A short but spirited fight ensued and as I reached for my net I released it wasn’t there, looking round I saw it resting 20 yards back, next to my bag – brilliant. Anyway, I managed to cover myself in mud but eventually got the fish on the bank.

It went 18lb 4oz so it was worth the mud bath. Another fish of around 15lb was lost a little while later and then no more action. I’ve lost count of the amount of pike I’ve caught between 16lb and 19lb 15oz (I haven’t it’s 12) but hopefully a 20 will be on its way soon. The Wye is a stunning river and I’ll certainly be back.

Friday, 27 January 2012

Kick in the b*lls Kingsbury

For some reason I love to fish Kingsbury Water Park. Over the last 15 years fishing partners have lost interest, bored of countless blanks, but I’ve persisted, don’t ask me why but I keep going back for more punishment.

Still trying to master the art of self take photography, as you can see...

Last winter I fished it hard with lures, catching on most trips but luring nothing particularly of note (biggest fish was 12lb).

This season I decided to give it a go with deads. “This will single out the bigger fish,” I thought to myself. However after five trips and one pike of just under 10lbs to show for my efforts I was getting bored of fishing behind static rods. Yesterday I was again sitting there bored and miserable so I decided to break my lure curfew and flick a Eumer fly around, I wondered off to find a few likely looking spots and after a while I came across a deep bay, where I thought I saw a large fish boil on the surface. Maybe it was a grebe. Anyway the area looked promising so I gave it a bit of time. Suddenly, as I was wondering what to have for tea my rod bent around and I hit into a fish, the line immediately went slack as the fish began to swim towards me at quite a pace, I wound in quickly to try and regain some line and finally I felt some strong resistance down below. Wow, it felt like a bit of a lump. The fish was 10ft down and stayed at that depth as it powered off across the lake, slowly ticking line off of the spool - like big pike tend to do.
Eventually I clawed back a bit of ground and managed to get the, now evidently large, pike to the surface, it boiled and I managed to see a fair old portion of it’s flank. It was big. Over 20lb in my head. Then off it went again, ‘tick’ ‘tick’ went the spool, then ‘ping’ went the fly as it lost its footing in the pikes spiky jaws.

I was (still am) gutted. Hopefully the Wye can cheer me up tomorrow…

Thursday, 19 January 2012

Lunchtime Snack

I've finally been convinced to start up a blog. It seems like a great way to find out what's going on, share some ideas and generally become jealous that everyone else is catching more and bigger fish than me!

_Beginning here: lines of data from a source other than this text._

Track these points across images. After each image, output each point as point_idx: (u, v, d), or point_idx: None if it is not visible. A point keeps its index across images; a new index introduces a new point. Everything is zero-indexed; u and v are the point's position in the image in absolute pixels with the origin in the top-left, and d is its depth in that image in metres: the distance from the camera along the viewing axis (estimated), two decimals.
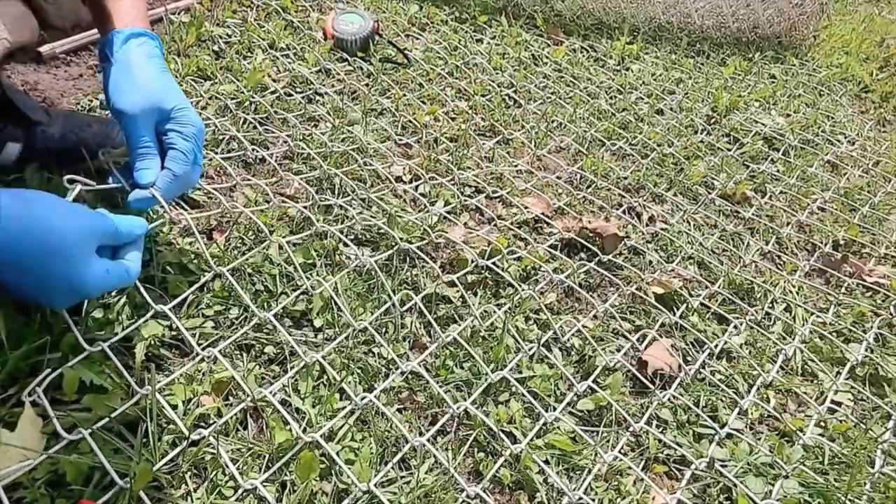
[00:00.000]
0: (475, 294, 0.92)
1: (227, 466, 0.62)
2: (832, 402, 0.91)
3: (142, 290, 0.70)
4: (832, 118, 1.76)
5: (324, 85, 1.29)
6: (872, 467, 0.81)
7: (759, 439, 0.84)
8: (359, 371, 0.76)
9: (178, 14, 1.33)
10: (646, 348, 0.90)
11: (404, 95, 1.33)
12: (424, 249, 0.95)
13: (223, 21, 1.37)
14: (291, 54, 1.36)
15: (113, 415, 0.63)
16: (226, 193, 0.96)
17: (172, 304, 0.73)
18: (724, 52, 1.98)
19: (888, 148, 1.68)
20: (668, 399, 0.84)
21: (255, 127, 1.11)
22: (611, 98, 1.58)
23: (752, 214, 1.28)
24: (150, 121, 0.70)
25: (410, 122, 1.26)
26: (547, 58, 1.67)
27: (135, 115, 0.69)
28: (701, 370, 0.90)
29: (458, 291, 0.91)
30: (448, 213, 1.06)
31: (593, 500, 0.71)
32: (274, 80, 1.24)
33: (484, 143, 1.26)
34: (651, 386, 0.85)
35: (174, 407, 0.67)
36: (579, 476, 0.73)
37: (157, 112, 0.70)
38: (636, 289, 1.00)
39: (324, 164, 1.05)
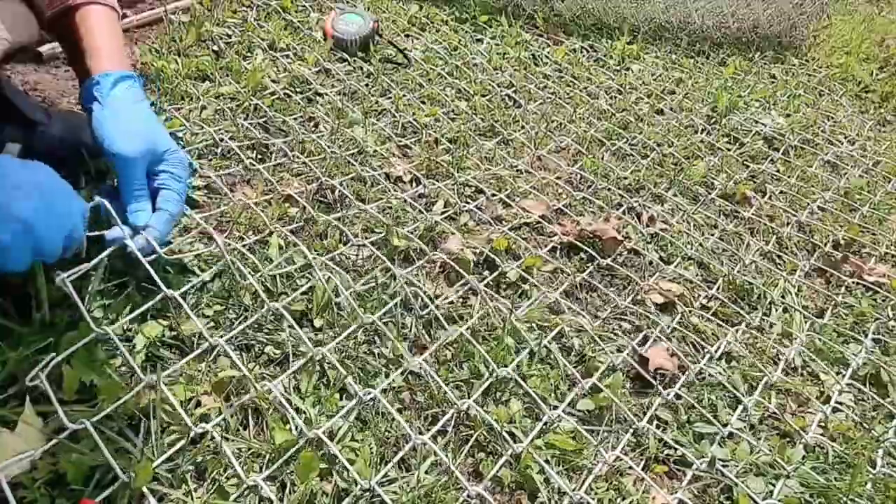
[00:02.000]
0: (475, 294, 0.92)
1: (231, 463, 0.62)
2: (835, 402, 0.91)
3: (154, 275, 0.70)
4: (832, 118, 1.76)
5: (324, 85, 1.29)
6: (874, 467, 0.81)
7: (760, 439, 0.84)
8: (359, 371, 0.76)
9: (178, 14, 1.33)
10: (646, 349, 0.90)
11: (404, 96, 1.33)
12: (424, 250, 0.95)
13: (223, 21, 1.37)
14: (291, 54, 1.36)
15: (116, 404, 0.63)
16: (226, 193, 0.95)
17: (180, 291, 0.72)
18: (724, 52, 1.98)
19: (888, 148, 1.68)
20: (671, 398, 0.84)
21: (254, 127, 1.11)
22: (611, 98, 1.57)
23: (752, 214, 1.28)
24: (145, 163, 0.74)
25: (410, 122, 1.26)
26: (547, 58, 1.67)
27: (135, 158, 0.72)
28: (702, 370, 0.90)
29: (457, 291, 0.91)
30: (448, 214, 1.06)
31: (594, 500, 0.71)
32: (274, 81, 1.24)
33: (484, 144, 1.26)
34: (654, 384, 0.85)
35: (173, 407, 0.66)
36: (580, 476, 0.73)
37: (151, 155, 0.74)
38: (636, 297, 1.00)
39: (323, 166, 1.05)
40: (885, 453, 0.84)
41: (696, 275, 1.09)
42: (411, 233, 0.97)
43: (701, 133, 1.52)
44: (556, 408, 0.78)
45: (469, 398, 0.75)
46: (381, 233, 0.96)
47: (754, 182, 1.40)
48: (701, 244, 1.15)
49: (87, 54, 0.77)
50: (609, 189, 1.22)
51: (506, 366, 0.80)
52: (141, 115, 0.76)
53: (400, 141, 1.20)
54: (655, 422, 0.82)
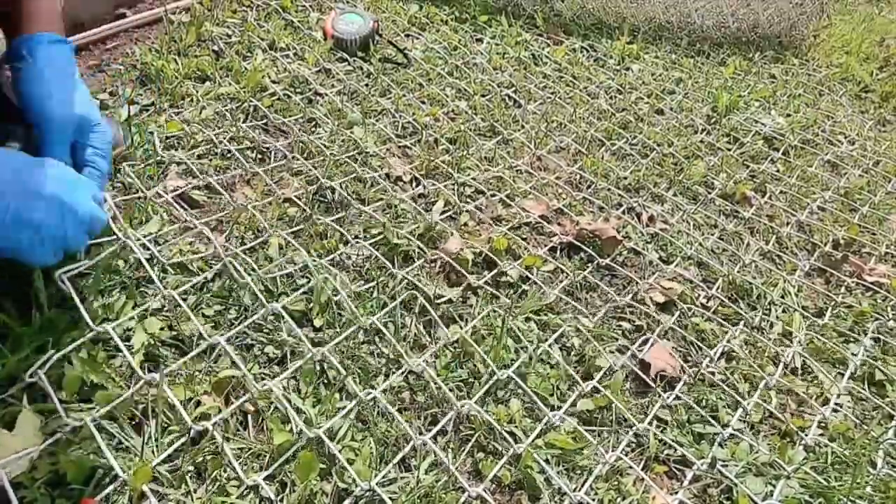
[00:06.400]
0: (475, 294, 0.92)
1: (231, 462, 0.62)
2: (834, 403, 0.91)
3: (153, 274, 0.70)
4: (832, 118, 1.76)
5: (323, 85, 1.29)
6: (874, 467, 0.81)
7: (760, 439, 0.84)
8: (359, 371, 0.76)
9: (178, 14, 1.33)
10: (647, 349, 0.90)
11: (404, 96, 1.33)
12: (423, 250, 0.95)
13: (223, 21, 1.37)
14: (291, 54, 1.36)
15: (116, 402, 0.63)
16: (225, 193, 0.95)
17: (178, 289, 0.72)
18: (724, 52, 1.98)
19: (888, 148, 1.68)
20: (672, 399, 0.84)
21: (254, 128, 1.11)
22: (611, 98, 1.57)
23: (752, 214, 1.28)
24: (72, 131, 0.70)
25: (410, 122, 1.26)
26: (547, 58, 1.67)
27: (65, 124, 0.69)
28: (702, 370, 0.90)
29: (456, 291, 0.91)
30: (448, 214, 1.06)
31: (594, 500, 0.71)
32: (274, 81, 1.24)
33: (484, 144, 1.25)
34: (653, 386, 0.85)
35: (172, 407, 0.66)
36: (580, 476, 0.73)
37: (81, 124, 0.70)
38: (636, 296, 1.00)
39: (323, 166, 1.05)
40: (885, 453, 0.84)
41: (696, 274, 1.09)
42: (411, 233, 0.97)
43: (701, 133, 1.52)
44: (556, 408, 0.78)
45: (469, 398, 0.75)
46: (380, 233, 0.96)
47: (754, 182, 1.40)
48: (701, 244, 1.15)
49: (23, 17, 0.72)
50: (609, 189, 1.22)
51: (506, 366, 0.80)
52: (74, 81, 0.72)
53: (400, 141, 1.20)
54: (655, 422, 0.82)
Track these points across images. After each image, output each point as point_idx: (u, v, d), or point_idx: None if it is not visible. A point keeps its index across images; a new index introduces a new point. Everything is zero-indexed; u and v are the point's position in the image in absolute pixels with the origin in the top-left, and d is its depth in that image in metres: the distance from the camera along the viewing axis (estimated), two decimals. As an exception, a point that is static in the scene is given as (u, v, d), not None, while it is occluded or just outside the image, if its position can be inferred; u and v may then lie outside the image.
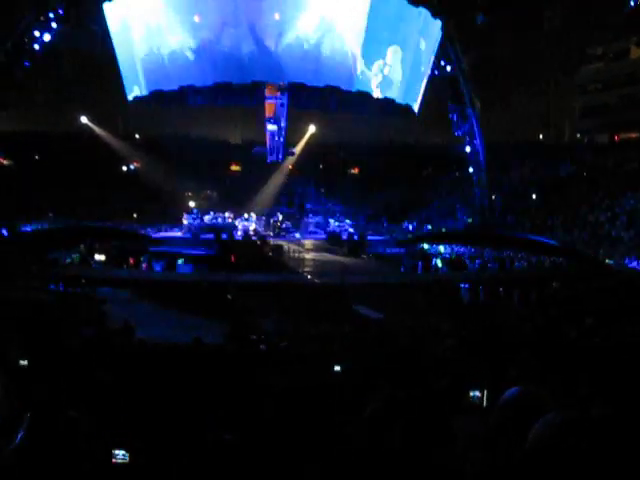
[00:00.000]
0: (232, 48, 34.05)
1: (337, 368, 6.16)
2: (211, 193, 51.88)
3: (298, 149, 51.14)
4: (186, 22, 34.31)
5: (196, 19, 34.26)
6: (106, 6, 35.70)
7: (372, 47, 35.94)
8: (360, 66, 36.03)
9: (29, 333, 10.35)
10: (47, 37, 36.23)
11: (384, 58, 36.76)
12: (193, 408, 4.83)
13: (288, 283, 26.54)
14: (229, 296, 25.16)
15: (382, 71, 36.95)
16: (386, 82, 37.44)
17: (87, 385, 4.22)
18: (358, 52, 35.61)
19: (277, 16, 33.92)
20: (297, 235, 38.14)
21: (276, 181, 49.34)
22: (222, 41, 34.05)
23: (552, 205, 43.54)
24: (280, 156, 47.12)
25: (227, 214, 40.85)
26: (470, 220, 44.21)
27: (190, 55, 34.75)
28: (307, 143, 51.26)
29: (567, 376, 6.11)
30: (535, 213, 43.51)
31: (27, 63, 36.91)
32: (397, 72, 37.61)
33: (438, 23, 37.87)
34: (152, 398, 5.27)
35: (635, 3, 34.90)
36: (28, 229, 36.98)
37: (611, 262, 31.63)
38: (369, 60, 36.29)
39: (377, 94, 37.44)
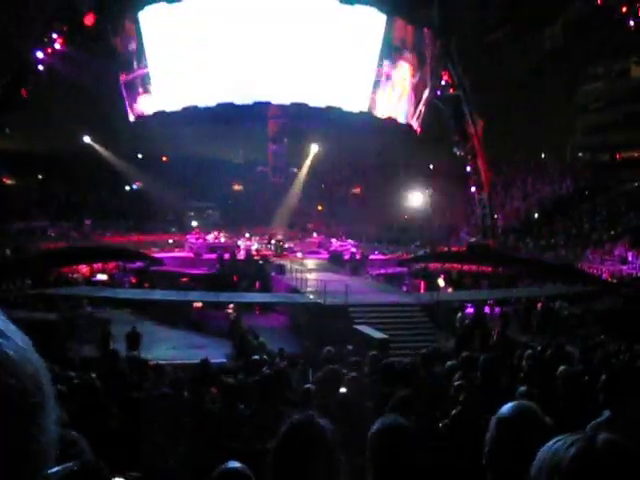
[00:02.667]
0: (236, 69, 34.27)
1: (342, 390, 6.15)
2: (213, 212, 52.00)
3: (303, 170, 51.29)
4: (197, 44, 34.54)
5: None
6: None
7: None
8: (363, 86, 36.28)
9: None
10: (51, 58, 36.52)
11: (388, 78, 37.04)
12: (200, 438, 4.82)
13: (290, 303, 26.52)
14: (231, 316, 25.14)
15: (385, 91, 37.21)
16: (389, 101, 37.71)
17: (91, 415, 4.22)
18: (363, 72, 35.90)
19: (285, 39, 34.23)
20: (299, 255, 38.06)
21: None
22: (227, 62, 34.27)
23: (554, 224, 43.54)
24: (283, 176, 47.22)
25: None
26: (473, 239, 44.14)
27: (195, 76, 34.97)
28: (312, 163, 51.47)
29: (573, 396, 6.10)
30: (537, 232, 43.49)
31: (31, 83, 37.21)
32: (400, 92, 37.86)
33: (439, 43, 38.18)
34: (155, 427, 5.27)
35: (635, 22, 35.08)
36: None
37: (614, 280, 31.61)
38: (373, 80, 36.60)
39: (380, 114, 37.64)
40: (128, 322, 23.92)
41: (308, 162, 51.96)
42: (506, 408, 2.39)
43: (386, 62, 36.71)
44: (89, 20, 36.00)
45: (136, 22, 35.42)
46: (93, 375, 8.04)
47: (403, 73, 37.72)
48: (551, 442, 1.42)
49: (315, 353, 14.99)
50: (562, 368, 7.03)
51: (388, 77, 37.21)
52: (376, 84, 36.92)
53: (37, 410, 0.72)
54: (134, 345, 22.70)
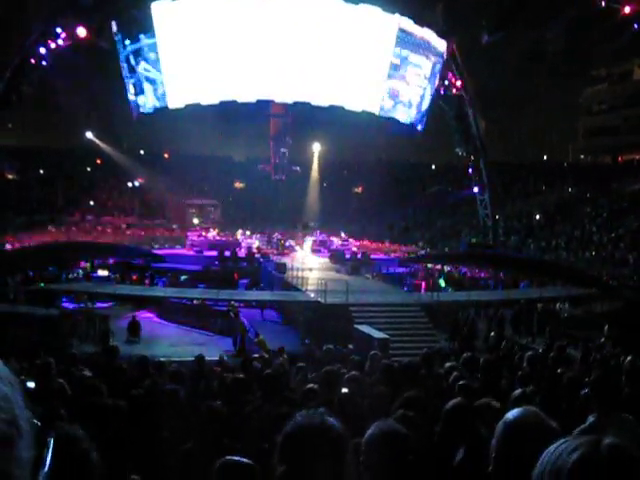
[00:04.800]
0: (239, 67, 34.18)
1: (344, 390, 6.13)
2: (214, 210, 52.02)
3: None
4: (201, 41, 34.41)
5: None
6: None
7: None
8: (367, 86, 36.17)
9: (36, 352, 10.35)
10: (53, 53, 36.48)
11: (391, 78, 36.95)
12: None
13: (290, 302, 26.47)
14: (231, 313, 25.10)
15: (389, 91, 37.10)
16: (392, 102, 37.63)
17: (94, 412, 4.20)
18: (373, 71, 35.84)
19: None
20: (300, 253, 38.03)
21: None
22: (230, 60, 34.17)
23: (556, 225, 43.56)
24: (284, 174, 47.21)
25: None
26: (474, 240, 44.11)
27: (199, 73, 34.87)
28: (319, 162, 51.75)
29: (573, 399, 6.08)
30: (539, 233, 43.50)
31: (34, 79, 37.22)
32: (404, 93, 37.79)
33: (443, 43, 38.05)
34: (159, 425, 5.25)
35: (638, 25, 35.04)
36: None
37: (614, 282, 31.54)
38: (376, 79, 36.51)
39: (381, 114, 37.53)
40: (128, 318, 24.06)
41: (315, 161, 52.11)
42: (512, 414, 2.37)
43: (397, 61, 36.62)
44: (82, 32, 36.01)
45: (141, 19, 35.16)
46: (88, 374, 8.03)
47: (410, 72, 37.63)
48: (554, 446, 1.41)
49: (315, 352, 15.00)
50: (564, 370, 7.02)
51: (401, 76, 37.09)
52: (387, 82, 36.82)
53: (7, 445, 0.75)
54: (134, 333, 22.96)
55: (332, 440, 1.99)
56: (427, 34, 36.99)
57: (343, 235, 41.03)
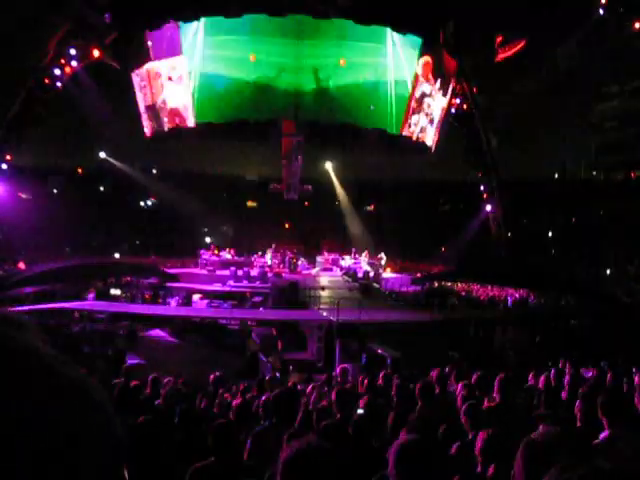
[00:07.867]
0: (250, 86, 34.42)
1: (360, 411, 6.08)
2: (227, 229, 52.02)
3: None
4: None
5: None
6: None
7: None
8: (381, 104, 36.34)
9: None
10: (68, 73, 36.80)
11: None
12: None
13: (302, 320, 26.41)
14: (242, 333, 25.10)
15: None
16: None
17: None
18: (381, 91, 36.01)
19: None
20: (313, 272, 37.96)
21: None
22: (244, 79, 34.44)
23: (569, 242, 43.36)
24: (296, 193, 47.27)
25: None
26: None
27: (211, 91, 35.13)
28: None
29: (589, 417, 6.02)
30: (551, 250, 43.31)
31: (48, 99, 37.54)
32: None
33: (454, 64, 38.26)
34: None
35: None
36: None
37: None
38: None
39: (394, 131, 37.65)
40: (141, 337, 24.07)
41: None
42: (535, 433, 2.36)
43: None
44: (96, 53, 36.48)
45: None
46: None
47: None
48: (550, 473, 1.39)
49: (328, 371, 14.94)
50: (580, 389, 6.94)
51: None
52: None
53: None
54: (131, 342, 23.19)
55: (328, 464, 1.99)
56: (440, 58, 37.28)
57: (355, 253, 40.66)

Fluorescent yellow Kopyto did the damage

Monday to Friday, nine to five. This is a familiar working pattern for most people in England including me and this really restricts fishing in the week, especially in the winter.
One time when I can get out for my fishing fix is at lunch – a golden window of opportunity. Me and my mate Steve jumped in my car and two minutes later we found ourselves at the bank of the Grand Union Canal.
Carrying just a rod and a pocket full softies we fished about ½ a mile’s worth of water, casting to the far bank and twitching the 3 to 4 inch baits back along the bottom. We were struggling. Not a touch. And it was bitterly cold. This was a slow way of covering the water and with only 40 minutes of fishing in front of us and the fish most probably packed up tight we decided to change tactics.
There was a bridge about 300 yards along the towpath and it looked like it might hold a few fish so instead of casting to the far bank we flicked our baits over into the near margin and walked slowly towards the structure. With our arms out-stretched we could just about fish the baits alongside the near-drop. This means that we could work a known fish holding feature quickly.
The mood was glum as we approached the bridge. Not a sausage. We passed under the bridge, still nothing. Then bang, my rod tip wrapped round and the tell-tale ‘jag-jag’ of a big stripy signaled a take.
A short but spirited fight concluded with this perch on the bank. It looked big, Steve reckons it was about 2lb 6oz, I agreed. A nice fish on any day but it somehow felt more satisfying taking the fish on a lunch break. Beats going to Waitrose.